* TEXT PROVIDED *
To say Mitt Romney had a big win Tuesday night was an understatement. Exit polls show he carried every major demographic category: women, Hispanics and seniors. Among evangelicals, conservatives and tea party voters he essentially tied Gingrich, who won among those who considered themselves most conservative.

The dark spot for Romney: Deep South voters of North Florida (plus the cracker counties of Hendry, Glades and Okeechobee counties) sided with Gingrich, albeit narrowly

A few bullet points, which exclude Ron Paul and Rick Santorum, who didn’t win any counties:

Percentage split: 46% Romney, 32% Gingrich

Total Romney votes: 774,942 (73,181 more than McCain in ’08)**

Total Gingrich votes: 533,038

Romney’s lead: 241,904

Total Romney counties: 33

Total Gingrich counties: 34

Biggest Gingrich county: Santa Rosa.

Santa Rosa’s stats: Gingrich by 1,780 votes, 41%-33% over Romney

Biggest Romney county: Miami-Dade

Miami-Dade’s stats: Romney by 39,259 votes, 61%-27% over Gingrich.

Significance of Miami-Dade: More than double Gingrich’s entire victory margin in 34 counties.
Counties where Romney carried a majority: Palm Beach, Collier, Sumter, Indian River, Sarasota, and Martin.

* RECORDED DATA *

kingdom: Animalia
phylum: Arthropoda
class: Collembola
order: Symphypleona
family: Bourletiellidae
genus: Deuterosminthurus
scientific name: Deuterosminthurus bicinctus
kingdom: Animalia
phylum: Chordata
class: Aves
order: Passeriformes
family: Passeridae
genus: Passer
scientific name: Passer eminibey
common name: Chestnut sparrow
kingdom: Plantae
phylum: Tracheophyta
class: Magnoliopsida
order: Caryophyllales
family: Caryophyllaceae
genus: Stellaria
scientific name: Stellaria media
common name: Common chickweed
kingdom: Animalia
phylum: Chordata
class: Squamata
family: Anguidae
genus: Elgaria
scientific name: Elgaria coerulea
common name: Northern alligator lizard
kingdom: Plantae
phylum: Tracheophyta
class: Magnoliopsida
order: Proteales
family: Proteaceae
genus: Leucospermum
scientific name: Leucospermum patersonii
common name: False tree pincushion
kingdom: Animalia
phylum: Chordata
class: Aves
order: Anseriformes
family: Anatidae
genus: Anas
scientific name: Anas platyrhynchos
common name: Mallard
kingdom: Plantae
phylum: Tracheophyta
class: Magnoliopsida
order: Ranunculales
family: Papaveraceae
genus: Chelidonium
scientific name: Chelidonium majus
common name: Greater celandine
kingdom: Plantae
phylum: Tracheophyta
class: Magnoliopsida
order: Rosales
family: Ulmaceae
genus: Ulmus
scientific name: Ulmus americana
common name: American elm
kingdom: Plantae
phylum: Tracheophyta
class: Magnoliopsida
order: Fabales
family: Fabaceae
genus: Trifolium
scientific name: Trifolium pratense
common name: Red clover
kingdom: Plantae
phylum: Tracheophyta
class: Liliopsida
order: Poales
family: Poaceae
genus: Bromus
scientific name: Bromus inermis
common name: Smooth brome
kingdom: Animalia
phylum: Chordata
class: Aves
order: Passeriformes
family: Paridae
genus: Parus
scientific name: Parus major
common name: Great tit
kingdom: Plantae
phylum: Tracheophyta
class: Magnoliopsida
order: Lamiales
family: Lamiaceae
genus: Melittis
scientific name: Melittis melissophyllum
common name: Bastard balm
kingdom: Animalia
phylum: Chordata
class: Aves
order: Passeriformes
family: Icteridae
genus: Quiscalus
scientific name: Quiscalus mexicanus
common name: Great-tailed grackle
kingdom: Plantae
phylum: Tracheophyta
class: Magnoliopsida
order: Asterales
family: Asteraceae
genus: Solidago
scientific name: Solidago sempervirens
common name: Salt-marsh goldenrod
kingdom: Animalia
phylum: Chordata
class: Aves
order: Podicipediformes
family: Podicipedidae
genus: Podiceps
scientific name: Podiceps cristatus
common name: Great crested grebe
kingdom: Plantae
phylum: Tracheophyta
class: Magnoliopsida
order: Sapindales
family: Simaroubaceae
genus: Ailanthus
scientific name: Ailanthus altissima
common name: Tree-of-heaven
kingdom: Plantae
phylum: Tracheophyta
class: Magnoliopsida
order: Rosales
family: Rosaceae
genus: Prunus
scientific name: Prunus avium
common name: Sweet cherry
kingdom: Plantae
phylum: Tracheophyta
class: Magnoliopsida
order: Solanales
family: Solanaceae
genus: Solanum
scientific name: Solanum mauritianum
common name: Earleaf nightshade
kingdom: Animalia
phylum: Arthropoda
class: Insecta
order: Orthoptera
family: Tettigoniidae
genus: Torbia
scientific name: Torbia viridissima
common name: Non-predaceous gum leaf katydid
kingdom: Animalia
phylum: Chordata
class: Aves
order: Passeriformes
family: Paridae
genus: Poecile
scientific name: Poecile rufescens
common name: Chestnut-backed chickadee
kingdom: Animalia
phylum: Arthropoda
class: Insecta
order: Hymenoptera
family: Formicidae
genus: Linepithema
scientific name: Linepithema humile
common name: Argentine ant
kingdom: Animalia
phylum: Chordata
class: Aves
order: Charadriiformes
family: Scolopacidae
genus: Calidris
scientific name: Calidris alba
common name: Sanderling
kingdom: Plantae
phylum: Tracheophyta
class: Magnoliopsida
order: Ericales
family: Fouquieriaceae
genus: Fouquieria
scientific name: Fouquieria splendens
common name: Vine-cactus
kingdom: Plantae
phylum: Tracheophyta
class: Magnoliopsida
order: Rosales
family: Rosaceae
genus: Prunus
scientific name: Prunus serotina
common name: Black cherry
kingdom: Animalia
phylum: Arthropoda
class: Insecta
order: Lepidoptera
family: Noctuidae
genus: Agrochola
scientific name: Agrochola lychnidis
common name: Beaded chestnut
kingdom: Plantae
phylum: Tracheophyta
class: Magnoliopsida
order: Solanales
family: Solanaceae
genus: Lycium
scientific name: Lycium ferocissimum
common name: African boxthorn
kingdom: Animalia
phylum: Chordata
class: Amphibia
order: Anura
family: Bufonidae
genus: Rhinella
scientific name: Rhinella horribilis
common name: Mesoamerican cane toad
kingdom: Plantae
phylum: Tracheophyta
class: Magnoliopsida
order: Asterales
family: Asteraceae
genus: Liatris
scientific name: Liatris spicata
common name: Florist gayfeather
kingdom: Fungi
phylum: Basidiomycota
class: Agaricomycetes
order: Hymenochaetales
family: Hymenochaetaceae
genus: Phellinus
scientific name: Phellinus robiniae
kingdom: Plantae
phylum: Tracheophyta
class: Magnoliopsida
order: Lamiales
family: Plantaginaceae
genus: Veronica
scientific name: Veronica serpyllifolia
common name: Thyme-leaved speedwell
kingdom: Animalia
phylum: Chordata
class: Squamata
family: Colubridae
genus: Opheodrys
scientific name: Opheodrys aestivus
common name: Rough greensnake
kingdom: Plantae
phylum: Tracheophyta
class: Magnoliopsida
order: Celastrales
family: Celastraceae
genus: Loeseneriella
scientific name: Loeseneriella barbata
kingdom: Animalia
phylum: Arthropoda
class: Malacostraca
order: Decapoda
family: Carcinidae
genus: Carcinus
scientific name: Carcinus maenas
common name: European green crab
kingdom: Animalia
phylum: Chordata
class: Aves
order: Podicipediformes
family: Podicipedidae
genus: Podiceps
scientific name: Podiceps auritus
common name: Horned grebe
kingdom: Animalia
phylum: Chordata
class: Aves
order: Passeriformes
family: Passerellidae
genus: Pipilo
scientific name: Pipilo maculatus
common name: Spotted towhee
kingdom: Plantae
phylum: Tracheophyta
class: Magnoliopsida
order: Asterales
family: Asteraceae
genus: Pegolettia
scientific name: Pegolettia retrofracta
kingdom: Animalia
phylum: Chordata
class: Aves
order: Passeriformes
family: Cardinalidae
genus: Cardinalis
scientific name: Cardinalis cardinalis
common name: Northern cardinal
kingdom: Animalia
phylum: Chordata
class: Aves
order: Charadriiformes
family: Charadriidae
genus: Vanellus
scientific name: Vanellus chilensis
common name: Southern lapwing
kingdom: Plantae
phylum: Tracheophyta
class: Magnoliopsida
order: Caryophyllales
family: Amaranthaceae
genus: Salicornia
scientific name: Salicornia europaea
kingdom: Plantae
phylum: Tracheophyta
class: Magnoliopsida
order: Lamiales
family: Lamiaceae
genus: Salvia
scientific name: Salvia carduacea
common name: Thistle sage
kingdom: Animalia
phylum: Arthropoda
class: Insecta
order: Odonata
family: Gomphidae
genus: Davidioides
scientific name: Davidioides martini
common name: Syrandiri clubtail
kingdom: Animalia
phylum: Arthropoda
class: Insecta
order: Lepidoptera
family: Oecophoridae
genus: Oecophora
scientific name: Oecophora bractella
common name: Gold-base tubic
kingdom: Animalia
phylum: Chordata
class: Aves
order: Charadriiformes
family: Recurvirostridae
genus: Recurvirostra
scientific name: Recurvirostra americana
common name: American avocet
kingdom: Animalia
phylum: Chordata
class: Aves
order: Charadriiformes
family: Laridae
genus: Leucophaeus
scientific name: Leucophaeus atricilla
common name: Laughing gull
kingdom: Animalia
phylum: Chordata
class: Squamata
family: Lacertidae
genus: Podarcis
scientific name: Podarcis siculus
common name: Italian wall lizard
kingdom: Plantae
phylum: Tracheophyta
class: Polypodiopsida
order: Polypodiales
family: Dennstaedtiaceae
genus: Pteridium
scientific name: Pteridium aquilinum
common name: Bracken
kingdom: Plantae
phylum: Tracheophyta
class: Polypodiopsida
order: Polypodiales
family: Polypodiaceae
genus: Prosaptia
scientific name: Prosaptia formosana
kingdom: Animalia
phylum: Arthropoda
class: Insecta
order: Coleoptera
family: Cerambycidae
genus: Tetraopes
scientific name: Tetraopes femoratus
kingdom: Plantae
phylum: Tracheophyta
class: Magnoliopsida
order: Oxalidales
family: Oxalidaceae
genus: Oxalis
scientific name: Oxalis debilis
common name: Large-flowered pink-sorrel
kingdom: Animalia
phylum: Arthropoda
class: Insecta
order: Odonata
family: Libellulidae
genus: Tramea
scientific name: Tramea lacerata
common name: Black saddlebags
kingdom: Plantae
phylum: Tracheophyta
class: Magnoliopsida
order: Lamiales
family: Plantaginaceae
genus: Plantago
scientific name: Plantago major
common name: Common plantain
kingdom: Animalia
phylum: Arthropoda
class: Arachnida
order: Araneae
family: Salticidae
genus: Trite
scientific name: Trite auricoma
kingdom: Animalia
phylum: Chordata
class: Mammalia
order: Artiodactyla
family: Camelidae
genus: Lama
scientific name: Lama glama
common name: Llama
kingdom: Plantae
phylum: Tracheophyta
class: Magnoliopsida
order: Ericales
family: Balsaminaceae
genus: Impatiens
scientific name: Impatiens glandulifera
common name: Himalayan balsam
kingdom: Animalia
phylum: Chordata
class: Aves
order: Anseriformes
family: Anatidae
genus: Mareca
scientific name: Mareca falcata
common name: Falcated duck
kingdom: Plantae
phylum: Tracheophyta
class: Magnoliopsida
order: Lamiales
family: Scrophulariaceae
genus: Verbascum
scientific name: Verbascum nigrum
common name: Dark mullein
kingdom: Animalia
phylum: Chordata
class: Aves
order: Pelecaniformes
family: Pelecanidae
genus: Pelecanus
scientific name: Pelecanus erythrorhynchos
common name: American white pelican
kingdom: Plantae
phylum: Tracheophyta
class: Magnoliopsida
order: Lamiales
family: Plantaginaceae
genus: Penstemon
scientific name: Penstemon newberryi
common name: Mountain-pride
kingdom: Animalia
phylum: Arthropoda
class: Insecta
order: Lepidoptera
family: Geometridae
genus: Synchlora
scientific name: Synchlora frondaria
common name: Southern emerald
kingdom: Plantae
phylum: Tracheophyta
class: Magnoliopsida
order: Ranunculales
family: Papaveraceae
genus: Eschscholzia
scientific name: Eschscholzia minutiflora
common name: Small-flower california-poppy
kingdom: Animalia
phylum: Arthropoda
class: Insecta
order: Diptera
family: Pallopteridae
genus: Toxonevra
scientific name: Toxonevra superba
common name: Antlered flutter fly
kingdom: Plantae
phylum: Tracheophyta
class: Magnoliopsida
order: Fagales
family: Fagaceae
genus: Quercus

* OBJECTIVE 1 *
Reproduce the passage of the Florida primary results text from "Total Gingrich counties: 34" to "61%-27% over Gingrich." word for word.
* OBJECTIVE 2 *
According to the Florida primary results text, which county was Romney's biggest?
* OBJECTIVE 3 *
Pick up the Florida primary results text after its final line and keep writing in the same style.

* ANSWER 1 *
Total Gingrich counties: 34

Biggest Gingrich county: Santa Rosa.

Santa Rosa’s stats: Gingrich by 1,780 votes, 41%-33% over Romney

Biggest Romney county: Miami-Dade

Miami-Dade’s stats: Romney by 39,259 votes, 61%-27% over Gingrich.

* ANSWER 2 *
Miami-Dade

* ANSWER 3 *
**As said in a few previous posts, the Republican Party of Florida has a bit of a public-relations mess on its hands. About 280,000 fewer Republicans voted in this primary than in 2008, despite the fact that GOP registration is growing. That’s a 14 percent drop-off.

A major difference: There isn’t a property tax-cut measure on the ballot as there was in 2008. Also, by Election Day, the result of this race was not in doubt, whereas 2008 was a more dynamic, exciting race in the final days.

2008 voters: 1,949,498
2012 voters: 1,669,462

The big drop-off makes Romney’s win all the more remarkable. Transfer the 775,942 Romney votes of this election to the 2008 and he would have won that, too.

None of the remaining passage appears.